# Saved entries
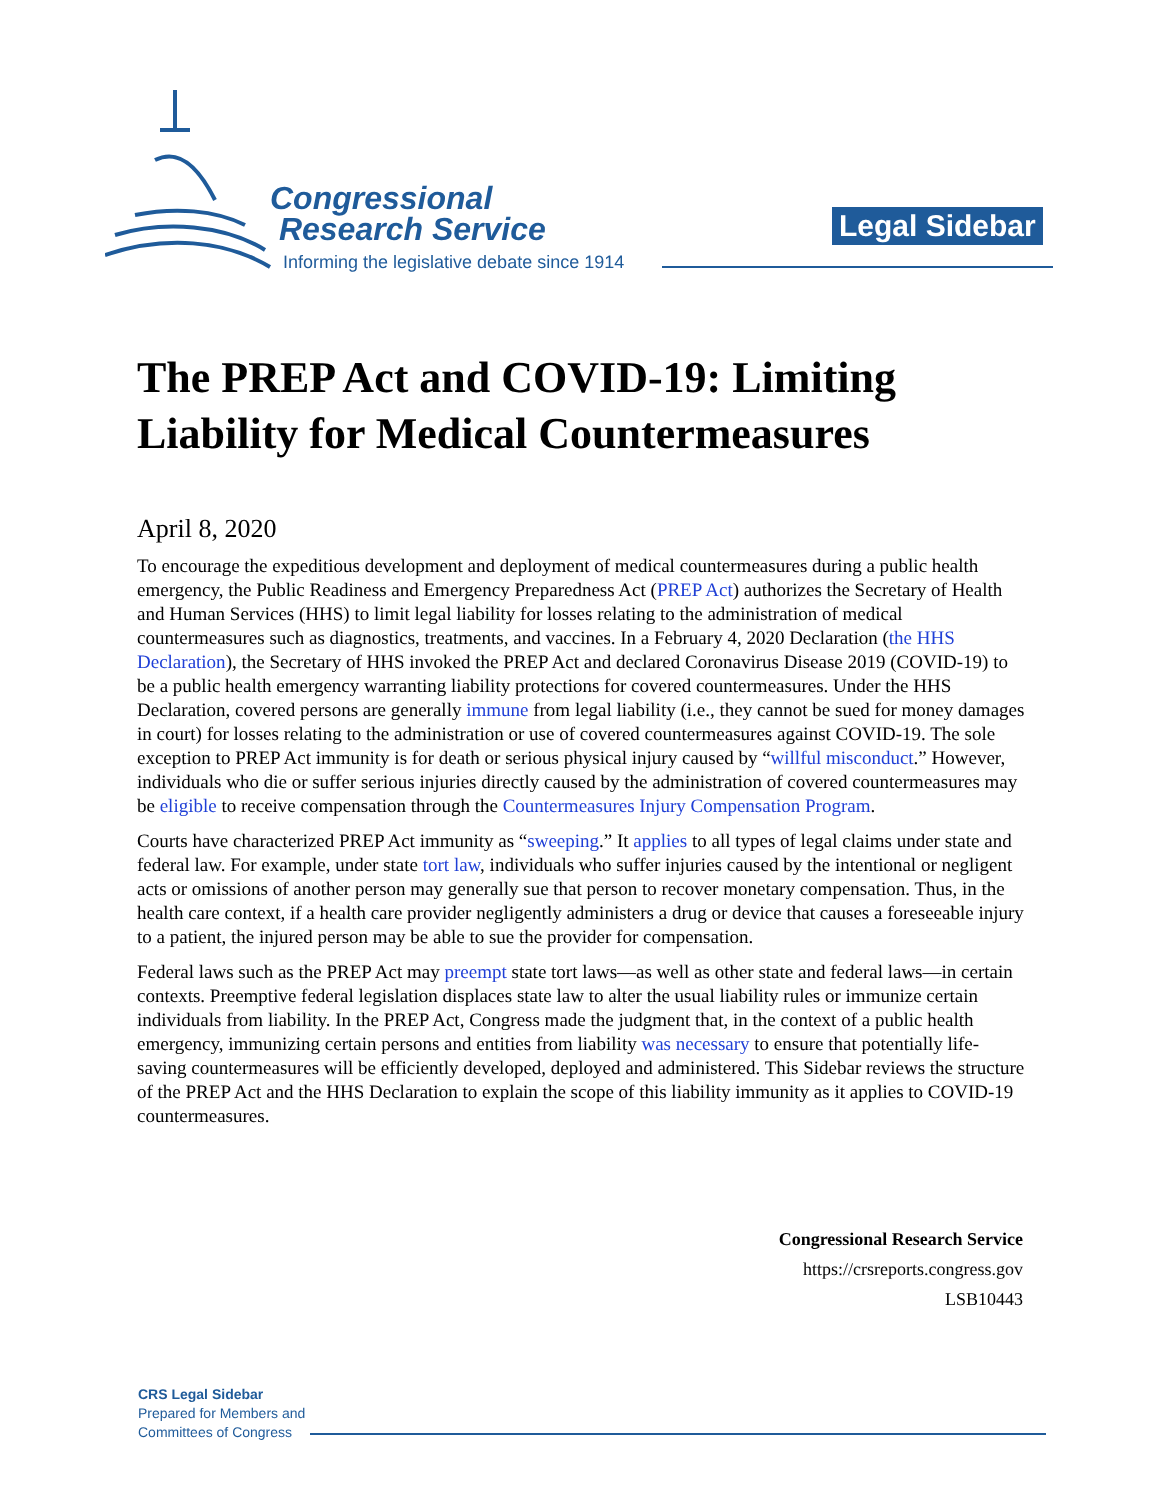Congressional
Research Service
Informing the legislative debate since 1914
Legal Sidebar
The PREP Act and COVID-19: Limiting Liability for Medical Countermeasures
April 8, 2020
To encourage the expeditious development and deployment of medical countermeasures during a public health emergency, the Public Readiness and Emergency Preparedness Act (PREP Act) authorizes the Secretary of Health and Human Services (HHS) to limit legal liability for losses relating to the administration of medical countermeasures such as diagnostics, treatments, and vaccines. In a February 4, 2020 Declaration (the HHS Declaration), the Secretary of HHS invoked the PREP Act and declared Coronavirus Disease 2019 (COVID-19) to be a public health emergency warranting liability protections for covered countermeasures. Under the HHS Declaration, covered persons are generally immune from legal liability (i.e., they cannot be sued for money damages in court) for losses relating to the administration or use of covered countermeasures against COVID-19. The sole exception to PREP Act immunity is for death or serious physical injury caused by “willful misconduct.” However, individuals who die or suffer serious injuries directly caused by the administration of covered countermeasures may be eligible to receive compensation through the Countermeasures Injury Compensation Program.
Courts have characterized PREP Act immunity as “sweeping.” It applies to all types of legal claims under state and federal law. For example, under state tort law, individuals who suffer injuries caused by the intentional or negligent acts or omissions of another person may generally sue that person to recover monetary compensation. Thus, in the health care context, if a health care provider negligently administers a drug or device that causes a foreseeable injury to a patient, the injured person may be able to sue the provider for compensation.
Federal laws such as the PREP Act may preempt state tort laws—as well as other state and federal laws—in certain contexts. Preemptive federal legislation displaces state law to alter the usual liability rules or immunize certain individuals from liability. In the PREP Act, Congress made the judgment that, in the context of a public health emergency, immunizing certain persons and entities from liability was necessary to ensure that potentially life-saving countermeasures will be efficiently developed, deployed and administered. This Sidebar reviews the structure of the PREP Act and the HHS Declaration to explain the scope of this liability immunity as it applies to COVID-19 countermeasures.
Congressional Research Service
https://crsreports.congress.gov
LSB10443
CRS Legal Sidebar
Prepared for Members and
Committees of Congress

# Required action
From the entries, report every line in which the string "Research" occurs.

# Answer to the exercise
Research Service
Congressional Research Service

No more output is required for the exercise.